The Dow Jones Industrial Average (^DJI -0.77%) tracks 30 large U.S. stocks. Inclusion is limited to companies that have excellent reputations, demonstrate sustained growth, and generate widespread interest among investors. To that end, the index is commonly regarded as a collection of blue chip stocks, though it also serves as one of three major barometers for the overall U.S. stock market, with the other two being the S&P 500 (^GSPC -1.11%) and the Nasdaq Composite (^IXIC -1.49%).

The Dow Jones traded sideways through the first 10 months of the year, but the index has soared 12% since the end of October on particularly strong momentum in four stocks: Apple (AAPL -1.32%), Intel (INTC -0.69%), Microsoft (MSFT -1.73%), and Salesforce (CRM -0.96%). The upshot of that momentum is that the Dow Jones reached a record high on Wednesday, meaning the blue chip index just entered bull market territory.

Past performance is never a guarantee of future returns, but crossing the bull market threshold has historically been a good sign for stocks.

History says the Dow Jones is headed much higher

The Dow Jones has run through eight bull markets in the last 50 years. The average one lasted about five years and saw the index climb 172%. But returns varied substantially between individual bull markets, as detailed in the table below:

Bull Market Start

Dow Jones Return

December 1974

76%

February 1979

38%

August 1982

250%

October 1987

73%

October 1990

396%

October 2002

94%

March 2009

348%

March 2020

98%

Average

172%

Data source: YCharts.
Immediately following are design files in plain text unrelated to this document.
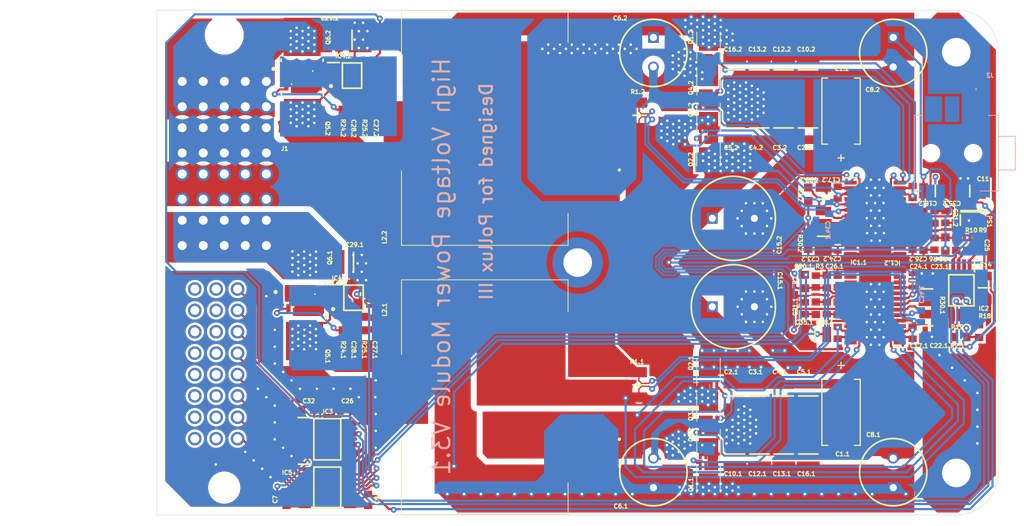
<source format=kicad_pcb>
(kicad_pcb (version 20221018) (generator pcbnew)

  (general
    (thickness 1.6)
  )

  (paper "A4")
  (layers
    (0 "F.Cu" signal "Top Layer")
    (31 "B.Cu" signal "Bottom Layer")
    (32 "B.Adhes" user "B.Adhesive")
    (33 "F.Adhes" user "F.Adhesive")
    (34 "B.Paste" user "Bottom Paste")
    (35 "F.Paste" user "Top Paste")
    (36 "B.SilkS" user "Bottom Overlay")
    (37 "F.SilkS" user "Top Overlay")
    (38 "B.Mask" user "Bottom Solder")
    (39 "F.Mask" user "Top Solder")
    (40 "Dwgs.User" user "Bottom Covering")
    (41 "Cmts.User" user "User.Comments")
    (42 "Eco1.User" user "User.Eco1")
    (43 "Eco2.User" user "Mechanical 11")
    (44 "Edge.Cuts" user)
    (45 "Margin" user)
    (46 "B.CrtYd" user "B.Courtyard")
    (47 "F.CrtYd" user "F.Courtyard")
    (48 "B.Fab" user "Mechanical 13")
    (49 "F.Fab" user "Mechanical 12")
    (50 "User.1" user "Mechanical 1")
    (51 "User.2" user "Top 3D Body")
    (52 "User.3" user "Top Courtyard")
    (53 "User.4" user "Top Assembly")
    (54 "User.5" user "Mechanical 5")
    (55 "User.6" user "Top Tenting")
    (56 "User.7" user "Mechanical 7")
    (57 "User.8" user "Bottom Tenting")
    (58 "User.9" user "Top Covering")
  )

  (setup
    (pad_to_mask_clearance 0.05)
    (aux_axis_origin 98.50109 137.5036)
    (grid_origin 98.50109 137.5036)
    (pcbplotparams
      (layerselection 0x00010fc_ffffffff)
      (plot_on_all_layers_selection 0x0000000_00000000)
      (disableapertmacros false)
      (usegerberextensions false)
      (usegerberattributes true)
      (usegerberadvancedattributes true)
      (creategerberjobfile true)
      (dashed_line_dash_ratio 12.000000)
      (dashed_line_gap_ratio 3.000000)
      (svgprecision 4)
      (plotframeref false)
      (viasonmask false)
      (mode 1)
      (useauxorigin false)
      (hpglpennumber 1)
      (hpglpenspeed 20)
      (hpglpendiameter 15.000000)
      (dxfpolygonmode true)
      (dxfimperialunits true)
      (dxfusepcbnewfont true)
      (psnegative false)
      (psa4output false)
      (plotreference true)
      (plotvalue true)
      (plotinvisibletext false)
      (sketchpadsonfab false)
      (subtractmaskfromsilk false)
      (outputformat 1)
      (mirror false)
      (drillshape 1)
      (scaleselection 1)
      (outputdirectory "")
    )
  )

  (net 0 "")
  (net 1 "NetIC2_8")
  (net 2 "NetC17.2_1")
  (net 3 "NetC17.1_1")
  (net 4 "SYNC")
  (net 5 "V_IN")
  (net 6 "SW2.1")
  (net 7 "SW2.2")
  (net 8 "SW1.1")
  (net 9 "SW1.2")
  (net 10 "NetC26.1_2")
  (net 11 "NetC26.2_2")
  (net 12 "NetC24.1_1")
  (net 13 "NetC24.2_1")
  (net 14 "NetC23.1_1")
  (net 15 "NetC23.2_1")
  (net 16 "NetC21.1_2")
  (net 17 "NetC21.2_2")
  (net 18 "NetC18.1_2")
  (net 19 "NetC18.2_2")
  (net 20 "LSN.1")
  (net 21 "LSN.2")
  (net 22 "LDRV2.1")
  (net 23 "LDRV2.2")
  (net 24 "LDRV1.1")
  (net 25 "LDRV1.2")
  (net 26 "HDRV2.1")
  (net 27 "HDRV2.2")
  (net 28 "HDRV1.1")
  (net 29 "HDRV1.2")
  (net 30 "24VB_INJ")
  (net 31 "24VB_CTRL")
  (net 32 "24VA_INJ")
  (net 33 "24VA_CTRL")
  (net 34 "NetIC1.1_21")
  (net 35 "NetIC1.2_21")
  (net 36 "24V_FB.1")
  (net 37 "24V_FB.2")
  (net 38 "24V_COMP.1")
  (net 39 "24V_COMP.2")
  (net 40 "24V.1")
  (net 41 "24V.2")
  (net 42 "NetIC5_6")
  (net 43 "NetIC5_5")
  (net 44 "NetIC5_4")
  (net 45 "NetIC5_3")
  (net 46 "NetIC4.2_3")
  (net 47 "NetIC4.1_3")
  (net 48 "NetC27.2_2")
  (net 49 "NetC27.1_2")
  (net 50 "NetC28.2_1")
  (net 51 "NetC28.1_1")
  (net 52 "GATE2.2")
  (net 53 "GATE2.1")
  (net 54 "GATE1.2")
  (net 55 "GATE1.1")
  (net 56 "24VB_SHDN")
  (net 57 "24VB_OUT")
  (net 58 "24VA_SHDN")
  (net 59 "24VA_OUT")
  (net 60 "NetIC2_7")
  (net 61 "V_LDO")
  (net 62 "EXT_SDA")
  (net 63 "EXT_SCL")
  (net 64 "EXT_GND")
  (net 65 "EXT_3V3")
  (net 66 "GND")

  (footprint "SamacSys.PcbLib:RESC1608X50N" (layer "F.Cu") (at 190.9031 99.58059 -90))

  (footprint "SamacSys.PcbLib:CAPC3225X280N" (layer "F.Cu") (at 170.07609 89.0036 -90))

  (footprint "HVPowerModule_Old.PcbLib:CAPC1608X95N" (layer "F.Cu") (at 179.4031 96.68059 -90))

  (footprint "SamacSys.PcbLib:RESC1608X55N" (layer "F.Cu") (at 123.15109 86.0036 90))

  (footprint "SamacSys.PcbLib:RESC1608X50N" (layer "F.Cu") (at 188.3031 99.58059 -90))

  (footprint "SamacSys.PcbLib:CAPC1608X95N" (layer "F.Cu") (at 188.3031 102.78059 90))

  (footprint "HVPowerModule_Old.PcbLib:CAPPRD500W65D1000H1800" (layer "F.Cu") (at 157.50109 80.0036 -90))

  (footprint "SamacSys.PcbLib:CAPPRD500W65D1000H1800" (layer "F.Cu") (at 186.00109 80.0036 -90))

  (footprint "SamacSys.PcbLib:CAPC1608X95N" (layer "F.Cu") (at 196.10109 102.8036 -90))

  (footprint "SamacSys.PcbLib:RESC1608X50N" (layer "F.Cu") (at 194.00109 113.8536))

  (footprint "SamacSys.PcbLib:CAPC3225X280N" (layer "F.Cu") (at 172.97609 89.0036 -90))

  (footprint "HVPowerModule_Old.PcbLib:CAPC1608X95N" (layer "F.Cu") (at 123.60109 133.2036 -90))

  (footprint "SamacSys.PcbLib:CAPPRD500W65D1000H1800" (layer "F.Cu") (at 164.50109 99.7536))

  (footprint "HVPowerModule_Old.PcbLib:RESC1608X50N" (layer "F.Cu") (at 178.10109 107.2536 90))

  (footprint "SamacSys.PcbLib:CAPC1608X95N" (layer "F.Cu") (at 124.35109 112.2536 90))

  (footprint "SamacSys.PcbLib:CAPC3225X280N" (layer "F.Cu") (at 175.87609 82.1036 90))

  (footprint "SamacSys.PcbLib:CAPC1608X95N" (layer "F.Cu") (at 179.40109 113.3536 -90))

  (footprint "HVPowerModule_Old.PcbLib:RESC1608X55N" (layer "F.Cu") (at 192.20109 102.8036 -90))

  (footprint "SamacSys.PcbLib:SOP64P600X175-16N" (layer "F.Cu") (at 118.75109 131.7536))

  (footprint "SamacSys.PcbLib:BSZ060NE2LS" (layer "F.Cu") (at 164.05109 88.3336 90))

  (footprint "SamacSys.PcbLib:CAPC1608X95N" (layer "F.Cu") (at 179.40109 107.2536 -90))

  (footprint "SamacSys.PcbLib:CAPC1608X95N" (layer "F.Cu") (at 116.40109 122.5036 180))

  (footprint "SamacSys.PcbLib:CAPC3225X230N" (layer "F.Cu") (at 121.68609 78.5336 180))

  (footprint "SamacSys.PcbLib:RESC3216X68N" (layer "F.Cu") (at 155.77609 119.5286 90))

  (footprint "SamacSys.PcbLib:RESC1608X55N" (layer "F.Cu") (at 120.58609 86.0336 -90))

  (footprint "SamacSys.PcbLib:CAPC3216X130N" (layer "F.Cu") (at 190.00309 112.53059 -90))

  (footprint "SamacSys.PcbLib:BSZ060NE2LS" (layer "F.Cu") (at 164.05109 131.3036 90))

  (footprint "SamacSys.PcbLib:CAPC1608X87N" (layer "F.Cu") (at 178.10309 110.43059 90))

  (footprint "SamacSys.PcbLib:BSZ060NE2LS" (layer "F.Cu") (at 164.05109 78.6036 -90))

  (footprint "SamacSys.PcbLib:BSZ060NE2LS" (layer "F.Cu") (at 164.05109 82.8036 -90))

  (footprint "SamacSys.PcbLib:CAPC1608X95N" (layer "F.Cu") (at 188.30109 96.6036 90))

  (footprint "SamacSys.PcbLib:RESC1608X55N" (layer "F.Cu") (at 120.60109 112.2536 -90))

  (footprint "2021-05-11_14-36-17.SchLib:CAPMP7.6X4.3_3.1N_KEM" (layer "F.Cu") (at 179.80109 87.0036 90))

  (footprint "SamacSys.PcbLib:CAPC1608X87N" (layer "F.Cu") (at 189.6031 99.58059 -90))

  (footprint "SamacSys.PcbLib:SOP65P490X110-8N" (layer "F.Cu") (at 121.68609 82.7836))

  (footprint "Vault:FP-PG-TDSON-8-MFG" (layer "F.Cu") (at 116.00109 105.7536))

  (footprint "SamacSys.PcbLib:CAPC1608X95N" (layer "F.Cu") (at 121.85109 112.2536 90))

  (footprint "SamacSys.PcbLib:CAPC1608X95N" (layer "F.Cu") (at 192.2031 99.58059 90))

  (footprint "2021-05-11_14-36-17.SchLib:CAPMP7.6X4.3_3.1N_KEM" (layer "F.Cu") (at 179.80109 122.8036 -90))

  (footprint "SamacSys.PcbLib:CAPC3216X130N" (layer "F.Cu") (at 191.00309 96.48059))

  (footprint "HVPowerModule_Old.PcbLib:RESC1608X55N" (layer "F.Cu") (at 175.50109 107.2536 90))

  (footprint "HVPowerModule_Old.PcbLib:CAPC1608X95N" (layer "F.Cu") (at 188.30109 113.3536 90))

  (footprint "SamacSys.PcbLib:RESC1608X50N" (layer "F.Cu") (at 179.40309 110.43059 90))

  (footprint "SamacSys.PcbLib:RESC1608X55N" (layer "F.Cu") (at 123.10109 112.2536 90))

  (footprint "SamacSys.PcbLib:BSZ060NE2LS" (layer "F.Cu") (at 164.05109 127.1036 90))

  (footprint "SamacSys.PcbLib:SOP65P640X120-29N" (layer "F.Cu") (at 183.8531 99.73059))

  (footprint "SamacSys.PcbLib:CAPPRD500W65D1000H1800" (layer "F.Cu") (at 186.00109 130.0036 90))

  (footprint "SamacSys.PcbLib:CAPC3216X130N" (layer "F.Cu") (at 176.70109 113.5536 180))

  (footprint "SamacSys.PcbLib:CAPC1608X95N" (layer "F.Cu") (at 121.00109 122.6036))

  (footprint "SamacSys.PcbLib:CAPC3225X280N" (layer "F.Cu") (at 173.00109 120.8536 90))

  (footprint "SamacSys.PcbLib:CAPC1608X90N" (layer "F.Cu") (at 188.30309 107.13059 90))

  (footprint "SamacSys.PcbLib:CAPC3225X280N" (layer "F.Cu") (at 167.17609 82.1036 90))

  (footprint "SamacSys.PcbLib:CAPC1608X87N" (layer "F.Cu") (at 190.9031 102.78059 90))

  (footprint "HVPowerModule.PcbLib:CAPC3216X110N" (layer "F.Cu") (at 196.80109 108.0036 90))

  (footprint "SamacSys.PcbLib:CAPC3316X195N" (layer "F.Cu") (at 190.00309 108.13059 90))

  (footprint "SamacSys.PcbLib:CAPC3216X130N" (layer "F.Cu") (at 177.7031 97.48059 90))

  (footprint "SamacSys.PcbLib:CAPC3225X280N" (layer "F.Cu") (at 173.00109 127.7536 -90))

  (footprint "HVPowerModule_Old.PcbLib:RESC1608X50N" (layer "F.Cu") (at 193.50109 102.8036 -90))

  (footprint "SamacSys.PcbLib:CAPC1608X95N" (layer "F.Cu") (at 121.83609 86.0336 90))

  (footprint "SamacSys.PcbLib:CAPC3225X280N" (layer "F.Cu") (at 175.90109 120.8536 90))

  (footprint "SamacSys.PcbLib:CAPC1608X87N" (layer "F.Cu") (at 176.80109 107.2536 -90))

  (footprint "SamacSys.PcbLib:RESC1608X50N" (layer "F.Cu") (at 194.80109 102.8036 -90))

  (footprint "Vault:FP-PG-TDSON-8-MFG" (layer "F.Cu") (at 115.78609 86.7786 180))

  (footprint "LVPowerModule.PcbLib:PQ2614BLA1R0K" (layer "F.Cu") (at 139.50109 121.0036 90))

  (footprint "SamacSys.PcbLib:CAPC3225X280N" (layer "F.Cu") (at 167.20109 127.7536 -90))

  (footprint "SamacSys.PcbLib:CAPPRD500W65D1000H1800" (layer "F.Cu") (at 164.50109 110.2536))

  (footprint "SamacSys.PcbLib:RESC1608X55N" (layer "F.Cu")
    (tstamp 95a3e982-9bbd-497b-8618-db509a0e824b)
    (at 175.90309 96.88059 90)
    (fp_text reference "R2.2" (at 0.87471 -1.24991 270 unlocked) (layer "F.SilkS")
        (effects (font (size 0.5 0.5) (thickness 0.127)) (justify left bottom))
      (tstamp bb381151-d379-459a-8414-d77a4107c1ae)
    )
    (fp_text value "CRCW0603100KJNEAC" (at 138.22529 -124.89379 180 unlocked) (layer "F.SilkS") hide
        (effects (font (size 1.524 1.524) (thickness 0.254)) (justify left bottom))
      (tstamp 84bfdf13-f167-4e4f-8821-ccd94f648246)
    )
    (fp_line (start -1.525 -0.75) (end -1.525 0.75001)
      (stroke (width 0.05) (type solid)) (layer "Eco1.User") (tstamp 0fdc0353-1d64-49bd-820e-c2f0e4bed024))
    (fp_line (start -1.525 -0.75) (end 1.525 -0.75)
      (stroke (width 0.05) (type solid)) (layer "Eco1.User") (tstamp 5fea9e79-61af-4b30-acce-2afd2c0c4108))
    (fp_line (start -1.525 0.75001) (end 1.525 0.75001)
      (stroke (width 0.05) (type solid)) (layer "Eco1.User") (tstamp 3088ac76-848f-4c46-a00e-634c62fe55fa))
    (fp_line (start 1.525 -0.75) (end 1.525 0.75001)
      (stroke (width 0.05) (type solid)) (layer "Eco1.User") (tstamp 86eab474-ff47-4c2f-8e36-6e01458fc711))
    (fp_line (start -0.8 -0.39999) (end -0.8 0.4)
      (stroke (width 0.1) (type solid)) (layer "B.Fab") (tstamp bc5cdfd3-37fa-49ed-b19c-c70415a26eed))
    (fp_line (start -0.8 -0.39999) (end 0.8 -0.39999)
      (stroke (width 0.1) (type solid)) (layer "B.Fab") (tstamp ce2fe424-e889-408d-b601-022753b009b5))
    (fp_line (start -0.8 0.4) (end 0.8 0.4)
      (stroke (width 0.1) (type sol
... [593142 chars truncated]
</source>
Chart by author.

Here's the upshot: If the new bull market aligns with the historical average, the Dow Jones will increase 172% over a five-year period. But the current bull market technically started when the Dow Jones bottomed in October 2022. The index has since climbed about 27%, bringing the implied upside down to roughly 110% over four years from today's levels.

However, returns have varied dramatically between past bull markets, so investors would do better to benchmark against a different metric. Specifically, the Dow Jones returned about 9% annually over the past four decades, and its performance will likely be similar over the next four decades.

Investors looking to capitalize on that should consider buying some of the more promising blue chip stocks in the Dow Jones. For instance, Salesforce and Microsoft have strong market positions and solid growth prospects that could unlock plenty of value for patient shareholders.

Salesforce has been the leader in customer relationship management (CRM) software for 10 consecutive years, and the CRM market is forecast to grow by 14% annually through 2030. Similarly, Microsoft is the leader in enterprise software-as-a-service and operates the second-largest cloud computing platform; those markets are also projected to grow by 14% annually through the end of the decade.

Building on that, Salesforce and Microsoft are leaning into the growing demand for artificial intelligence (AI). In fact, Morgan Stanley analyst Keith Weiss argues Microsoft in particular is the software company best positioned to monetize generative AI. But both could be long-term winners as more businesses seek productivity gains through automation.

An index fund stacked with blue chip stocks

Alternatively, investors could take a more conservative approach and buy shares of the SPDR Dow Jones Industrial Average ETF (DIA -0.74%).

The SPDR Dow Jones Industrial Average ETF is an index fund that tracks all 30 blue chip stocks in the Dow Jones, meaning it provides exposure to some of the most economically influential U.S. companies. The five largest holdings in the fund are detailed below:

  1. UnitedHealth Group: 9.4%
  2. Microsoft: 6.7%
  3. Goldman Sachs Group: 6.4%
  4. Home Depot: 5.9%
  5. McDonald's: 5.2%

At recent prices, the SPDR Dow Jones Industrial Average ETF returned 473% over the last two decades, or 9.1% annually. Additionally, it was slightly less volatile than the broader S&P 500, as evidenced by its 10-year beta of 0.95. The index fund bears a below-average expense ratio of 0.16%, meaning the annual fee on a $10,000 portfolio would be $16.

Here's the bottom line: The Dow Jones has consistently created wealth over long periods of time, and I'd bet my bottom dollar that trend continues in the future. Patient investors looking to capitalize on that upward momentum can purchase shares of individual stocks like Microsoft or Salesforce, or they can purchase shares of the SPDR Dow Jones Industrial Average ETF to spread capital across the entire blue chip index.